Another interesting facet of the coverage of Ferguson is the prevalence of tweets.  Tweeting is really common when things are happening– news breaks first on twitter, after all– but now I’m seeing a lot of tweets of outrage, even after most of the conflict has died down.

Two of the most common threads seem to be: arrest Darren Wilson, and the fact that conflict is still happening.  These could reasonably be misrepresentations, but if true, they draw to light an unpleasant fact of the media– if the news is old, no one will care.  People know about Ferguson now, but since it’s been happening for five weeks, no one wants to hear about the conflict, since it’s old news.  People know that Darren Wilson shot Mike Brown, but it’s old news.

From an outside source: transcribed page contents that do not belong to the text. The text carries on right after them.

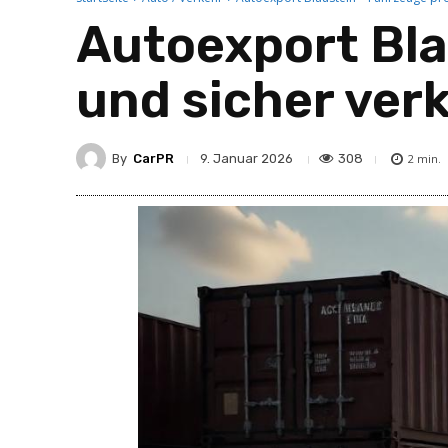
Autoexport Bla
und sicher ver
By
CarPR
308
9. Januar 2026
2
min.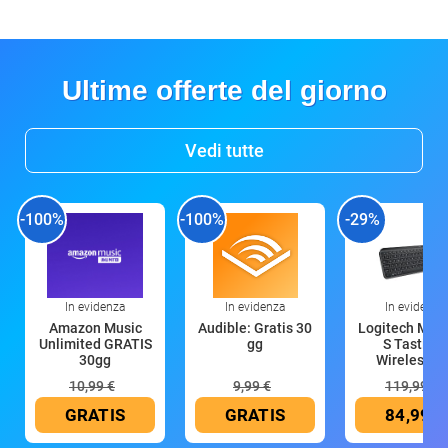
Ultime offerte del giorno
Vedi tutte
-100%
-100%
-29%
In evidenza
In evidenza
In evidenza
Amazon Music
Audible: Gratis 30
Logitech MX 
Unlimited GRATIS
gg
S Tastiera
30gg
Wireless (G
10,99 €
9,99 €
119,99 €
GRATIS
GRATIS
84,99 €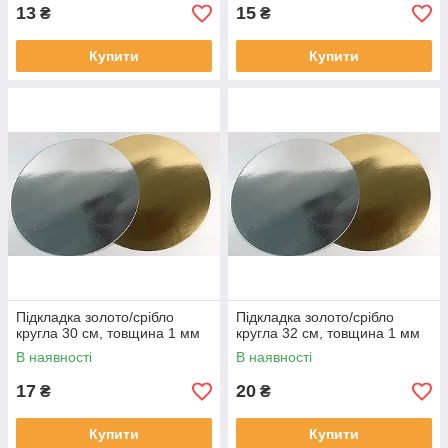
13
15
₴
₴
Купити
Купити
Підкладка золото/срібло
Підкладка золото/срібло
кругла 30 см, товщина 1 мм
кругла 32 см, товщина 1 мм
В наявності
В наявності
17
20
₴
₴
Купити
Купити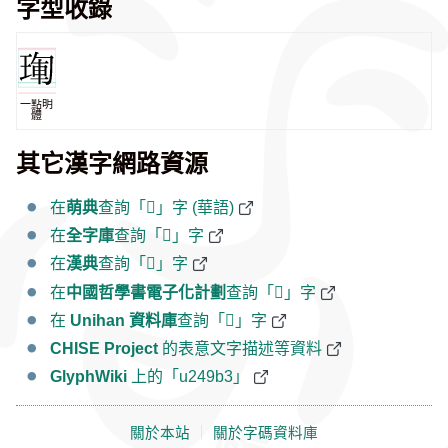
字型收錄
一點明
體
其它漢字網路資源
在
萌典
查詢「𤦳」字 (華語)
在
全字庫
查詢「𤦳」字
在
漢典
查詢「𤦳」字
在
中國哲學書電子化計劃
查詢「𤦳」字
在
Unihan 資料庫
查詢「𤦳」字
CHISE Project
的表意文字描述等資料
GlyphWiki
上的「u249b3」
關於本站
｜
關於字碼資料庫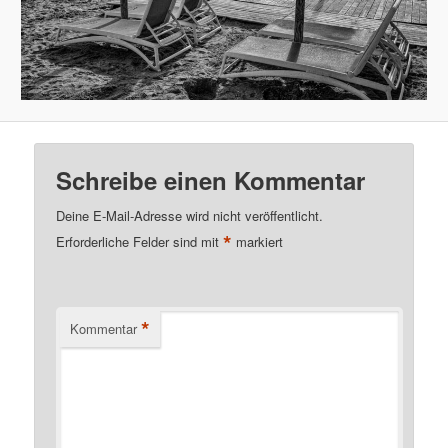
Schreibe einen Kommentar
Deine E-Mail-Adresse wird nicht veröffentlicht.
*
Erforderliche Felder sind mit
markiert
*
Kommentar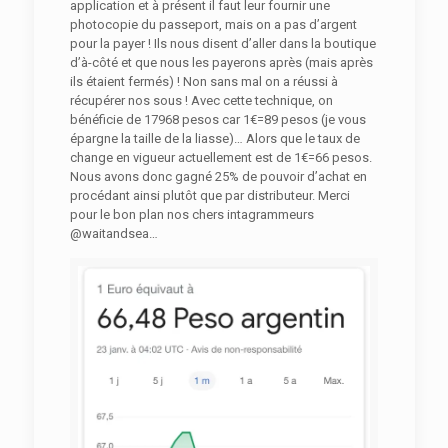
application et à présent il faut leur fournir une
photocopie du passeport, mais on a pas d’argent
pour la payer ! Ils nous disent d’aller dans la boutique
d’à-côté et que nous les payerons après (mais après
ils étaient fermés) ! Non sans mal on a réussi à
récupérer nos sous ! Avec cette technique, on
bénéficie de 17968 pesos car 1€=89 pesos (je vous
épargne la taille de la liasse)… Alors que le taux de
change en vigueur actuellement est de 1€=66 pesos.
Nous avons donc gagné 25% de pouvoir d’achat en
procédant ainsi plutôt que par distributeur. Merci
pour le bon plan nos chers intagrammeurs
@waitandsea…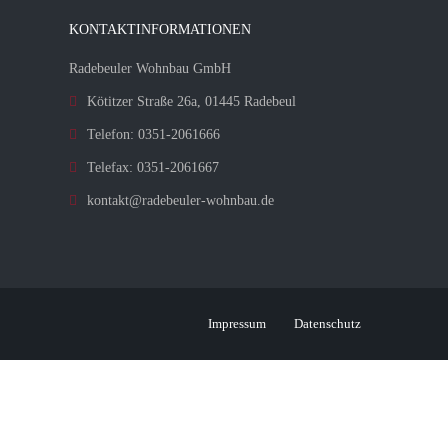
KONTAKTINFORMATIONEN
Radebeuler Wohnbau GmbH
Kötitzer Straße 26a, 01445 Radebeul
Telefon: 0351-2061666
Telefax: 0351-2061667
kontakt@radebeuler-wohnbau.de
Impressum
Datenschutz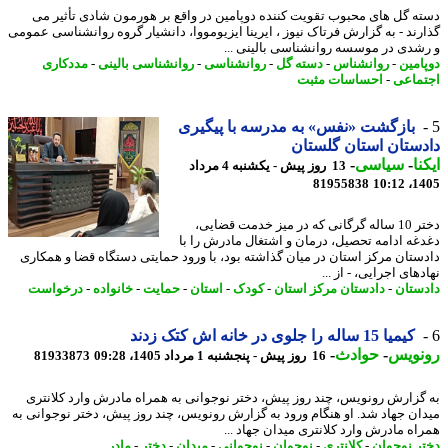
ه گل های محبوب تقویت کننده دوپامین در واقع بر هورمون شادی تأثیر می
رند - به گزارش فرتاک نیوز ، ایرینا ایزیومووا، دانشیار گروه روانشناسی عمومی
شدی در موسسه روانشناسی بالینی ...
امین
-
روانشناس
-
دسته گل
-
روانشناسی
-
روانشناسی بالینی
-
مددکاری
ماعی
-
احساسات مثبت
بازگشت «نفس» به مدرسه با پیگیری
ستان استان گلستان
نا
-
سیاسی
-
13 روز پیش - یکشنبه 4 مرداد
81955838
1405
دختر 10 ساله گرگانی که در میز خدمت قضایی،
غه ادامه تحصیل، درمان و اشتغال مادرش را با
ستان مرکز استان در میان گذاشته بود، با ورود حمایتی دستگاه قضا و همکاری
های اجرایی، - از ...
ستان
-
دادستان مرکز استان
-
کودک
-
استان
-
حمایت
-
خانواده
-
درخواست
کیمیا 15 ساله را جلوی در خانه اش کتک زدند
نویس
-
حوادث
-
16 روز پیش - پنجشنبه 1 مرداد 1405، 09:28
81933873
گزارش رونویس، چند روز پیش، دختر نوجوانی به همراه مادرش وارد کلانتری
ان جهاد شد. او هنگام ورود به گزارش رونویس، چند روز پیش، دختر نوجوانی به
اه مادرش وارد کلانتری میدان جهاد ...
ر نوجوان
-
کلانتری
-
نوجوان
-
نوجوانی
-
میدان
-
دختر
-
مادر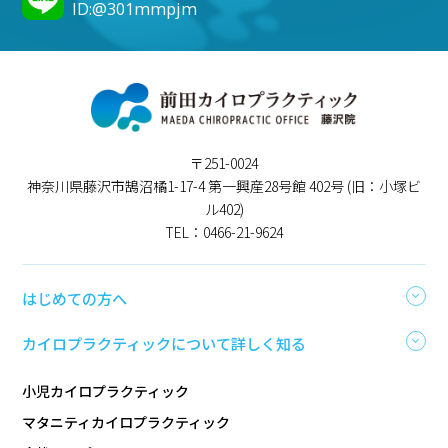
ID:@301mmpjm
〒251-0024
神奈川県藤沢市鵠沼橘1-17-4 第一興産28号館 402号 (旧：小塚ビ
ル402)
TEL：0466-21-9624
はじめての方へ
カイロプラクティックについて詳しく知る
小児カイロプラクティック
マタニティカイロプラクティック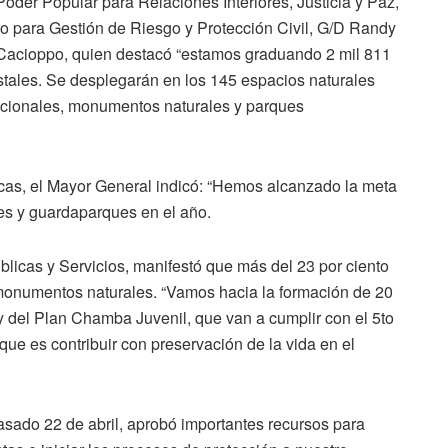
 Poder Popular para Relaciones Interiores, Justicia y Paz,
o para Gestión de Riesgo y Protección Civil, G/D Randy
 Cacioppo, quien destacó “estamos graduando 2 mil 811
ales. Se desplegarán en los 145 espacios naturales
nacionales, monumentos naturales y parques
acas, el Mayor General indicó: “Hemos alcanzado la meta
les y guardaparques en el año.
licas y Servicios, manifestó que más del 23 por ciento
 monumentos naturales. “Vamos hacia la formación de 20
y del Plan Chamba Juvenil, que van a cumplir con el 5to
, que es contribuir con preservación de la vida en el
sado 22 de abril, aprobó importantes recursos para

Knowing this, how do we bring more attention to ongoing problems? How can there be justice?

9/3: Miss Representation

I found the documentary “Miss Representation” to be interesting and a fairly well-made film.  I’m not sure that I learned much new from it, but I’d also say that I’m a little more informed about women’s representation than the average viewer.  I thought it was particularly effective in its use of dynamic text during the non-narrated statistics: for example, “35 women have served as US governors compared to 2,319 men.” and the accompanying dynamic text. 

In particular, these effects brought to mind this infographic, which I found fairly memorable when I came across it randomly in social media (tumblr? or facebook? maybe reddit?):

source: blog.leeandlow.com

Many of the statistics in “Miss Representation” are even lower than the 12% women vs. 88% men of this infographic– for example, the governor statistic.  I think the usage of visual representation really serves to drive the point home.

I also particulary appreciated the comparisons to other countries, because I feel that frequently criticisms of gender and race are very limited in their scope, talking only about the United States, without really recognizing that other countries exist.  However, “Miss Representation” did cite that in the U.S., there is no maternity leave, and this is a problem that is mostly a U.S. problem, as many European countries do have maternity leave.  They also cite that 71 countries have had female presidents or prime ministers, but the U.S. never has.

All in all, I enjoyed watching this movie, and it certainly had interesting statistics and interviews.  I will probably look into the other documentary by The Representation Project, listed on their website as being released in 2015: “The Mask You Live In.”